» ФРАГМЕНТ ТЕКСТА:

──────────────────────────────

19.11.2009 15:04
Культура

Алла Марченко: Ахматова никогда не считала себя дамой, прекрасной во всех отношениях

Известный критик Алла Марченко вошла в финал "Большой книги" с исследованием об Анне Ахматовой
Текст:  Андрей Мирошкин
Читать на сайте RG.RU

В списке финалистов премии "Большая книга" - работа известного литературоведа Аллы Марченко "Ахматова: жизнь", написанная в научно-популярном жанре. Биография великого русского поэта не столь досконально изучена и описана, как может показаться на первый взгляд. Исследовательница сумела найти в жизни Ахматовой немало скрытых доселе эпизодов и даже совпадений. Корреспондент "РГ" задал автору книги несколько вопросов.

──────────────────────────────

» МАТЕРИАЛ:

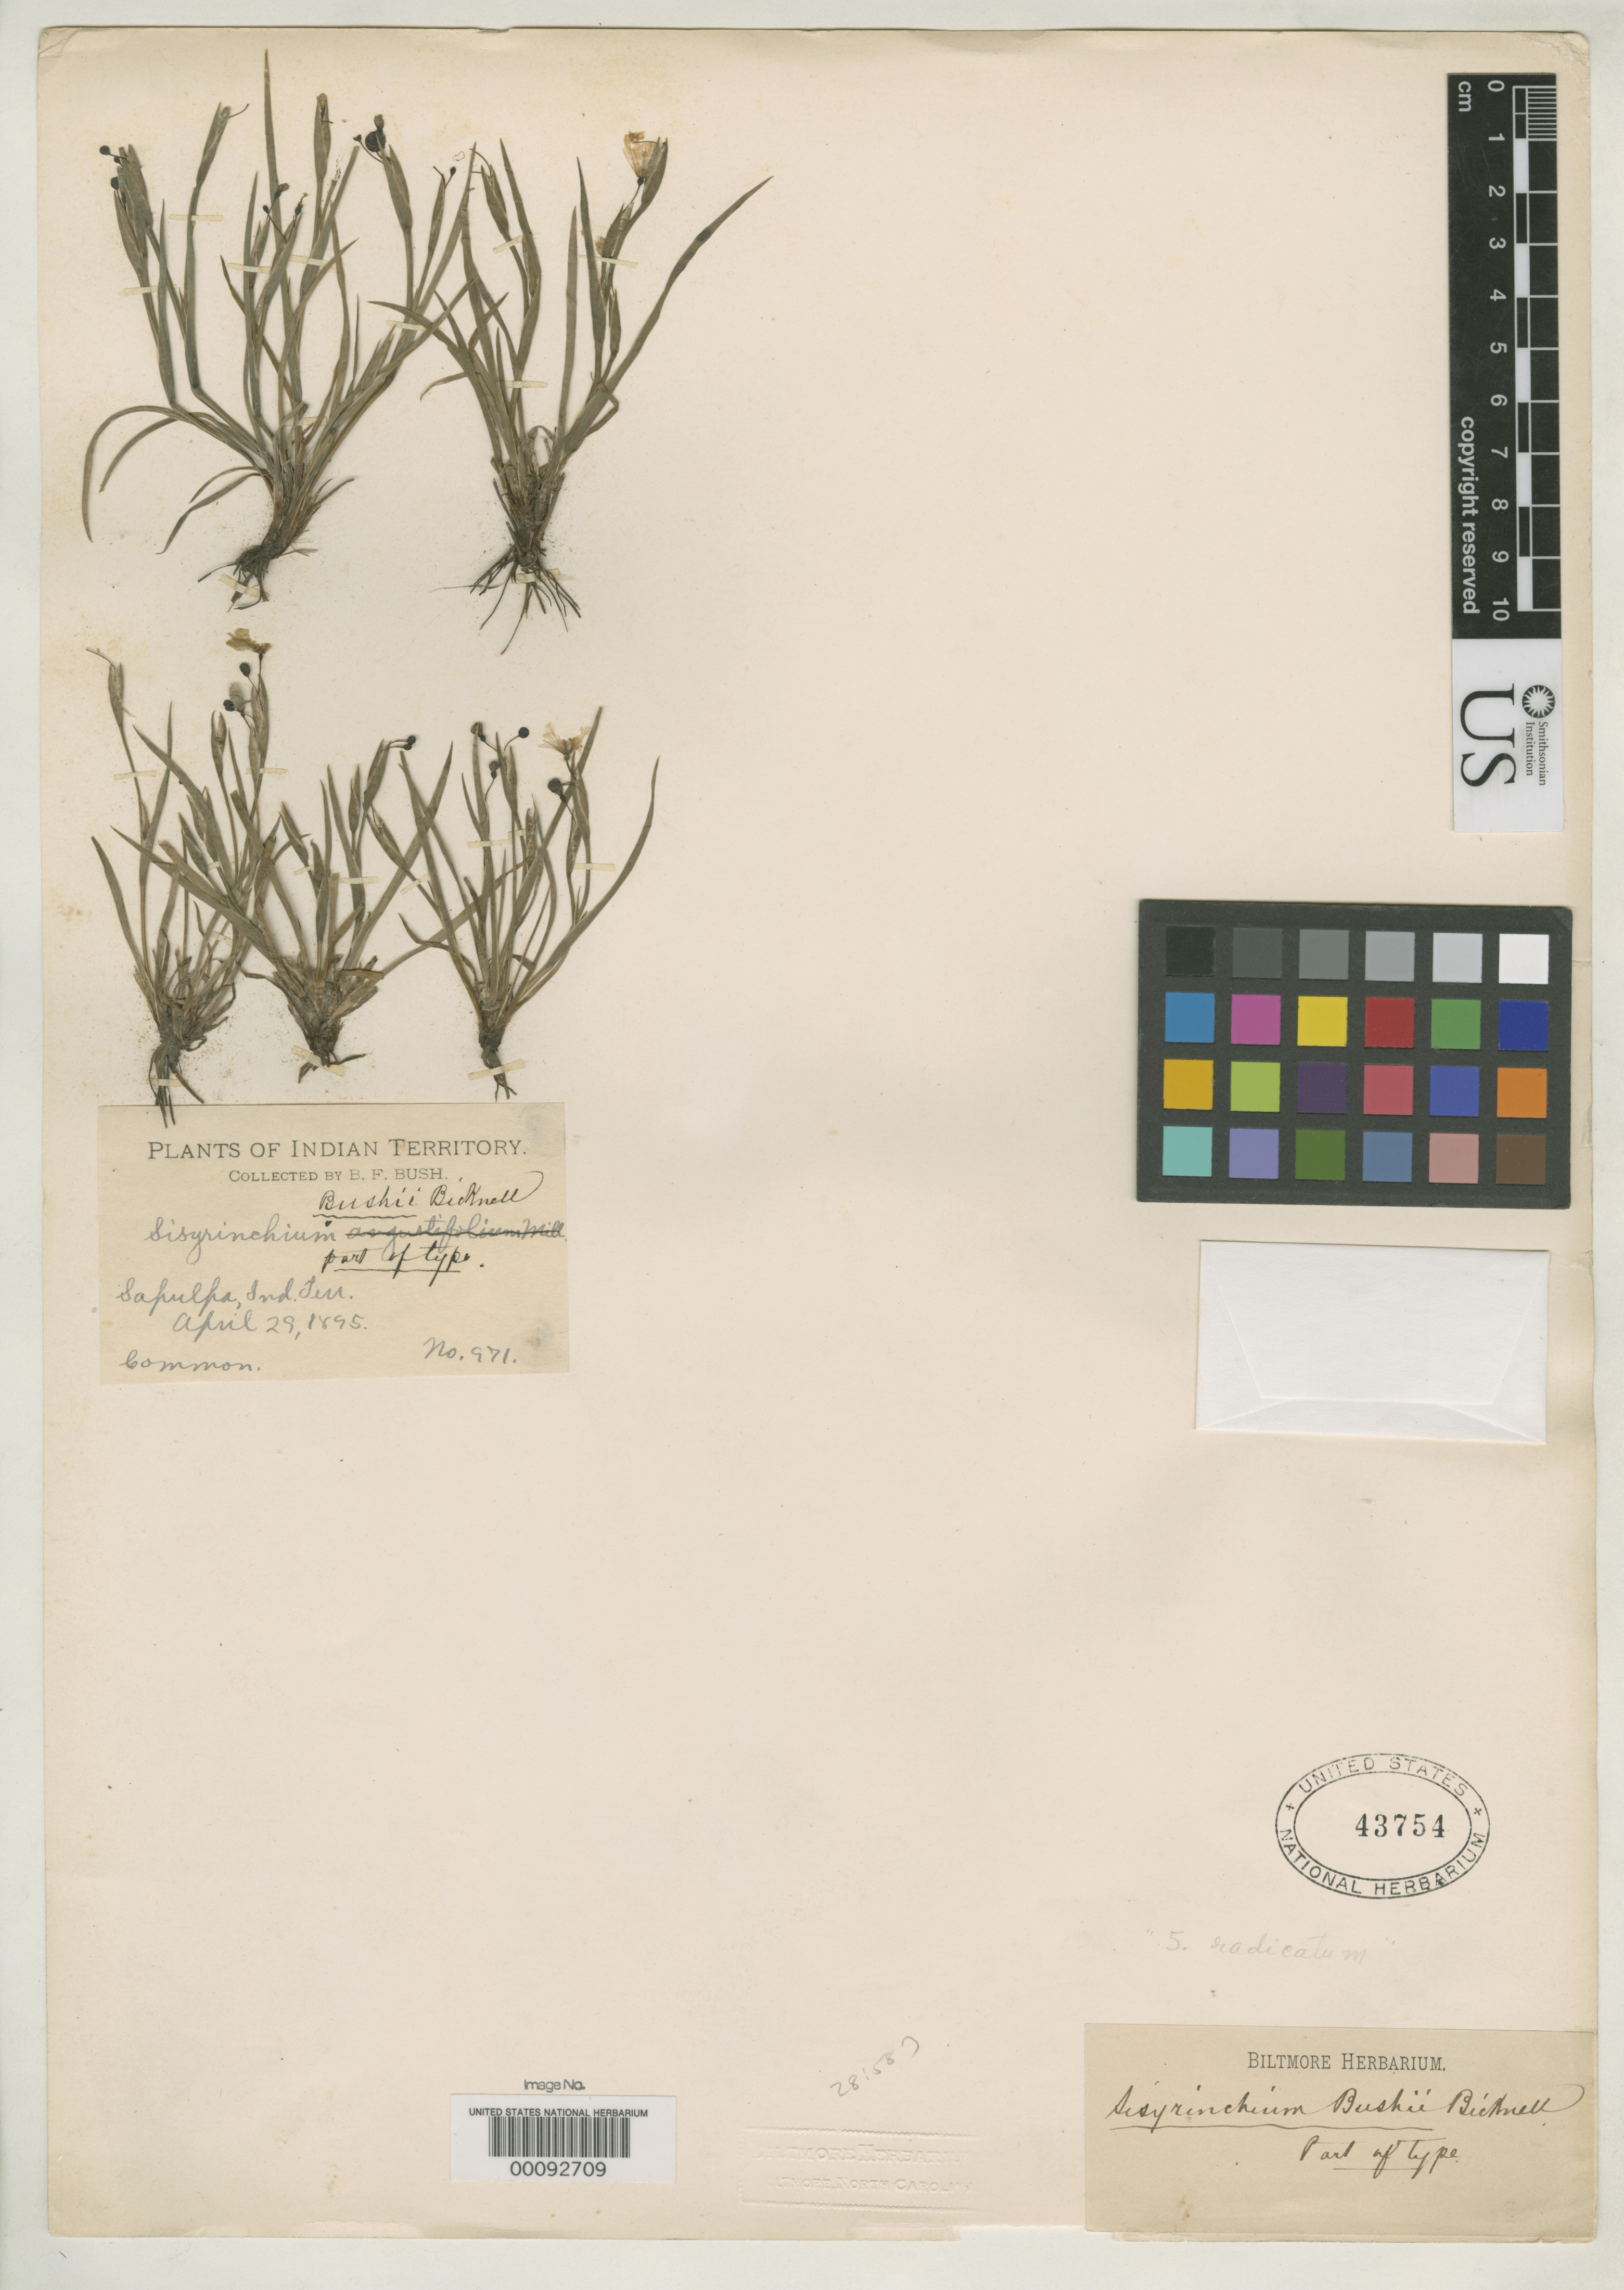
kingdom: Plantae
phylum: Tracheophyta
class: Liliopsida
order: Asparagales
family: Iridaceae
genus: Sisyrinchium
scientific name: Sisyrinchium bushii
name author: E.P. Bicknell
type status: Isotype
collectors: B. F. Bush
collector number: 971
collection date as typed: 29 Apr 1895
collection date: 1895-04-29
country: United States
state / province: Oklahoma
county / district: Creek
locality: "Indian Territory", Sapulpa.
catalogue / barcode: US 43754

──────────────────────────────

» ЗАДАНИЯ:
**A)** Назовите всех людей, чьи имена и фамилии упомянуты в тексте о книге Аллы Марченко.
**B)** Перепишите отрывок текста о книге Аллы Марченко между словами «19.11.2009 15:04» и «книги несколько вопросов.» включительно, заменив «литературоведа» на «исследователя».
**C)** В каком жанре, согласно тексту о книге Аллы Марченко, написана работа «Ахматова: жизнь»?
Материал не связан с текстом о книге Аллы Марченко.

» ОТВЕТЫ ПО ПОРЯДКУ:
**A)** Алла Марченко, Анна Ахматова, Андрей Мирошкин.

**B)**
19.11.2009 15:04
Культура

Алла Марченко: Ахматова никогда не считала себя дамой, прекрасной во всех отношениях

Известный критик Алла Марченко вошла в финал "Большой книги" с исследованием об Анне Ахматовой
Текст:  Андрей Мирошкин
Читать на сайте RG.RU

В списке финалистов премии "Большая книга" - работа известного исследователя Аллы Марченко "Ахматова: жизнь", написанная в научно-популярном жанре. Биография великого русского поэта не столь досконально изучена и описана, как может показаться на первый взгляд. Исследовательница сумела найти в жизни Ахматовой немало скрытых доселе эпизодов и даже совпадений. Корреспондент "РГ" задал автору книги несколько вопросов.

**C)** В научно-популярном жанре.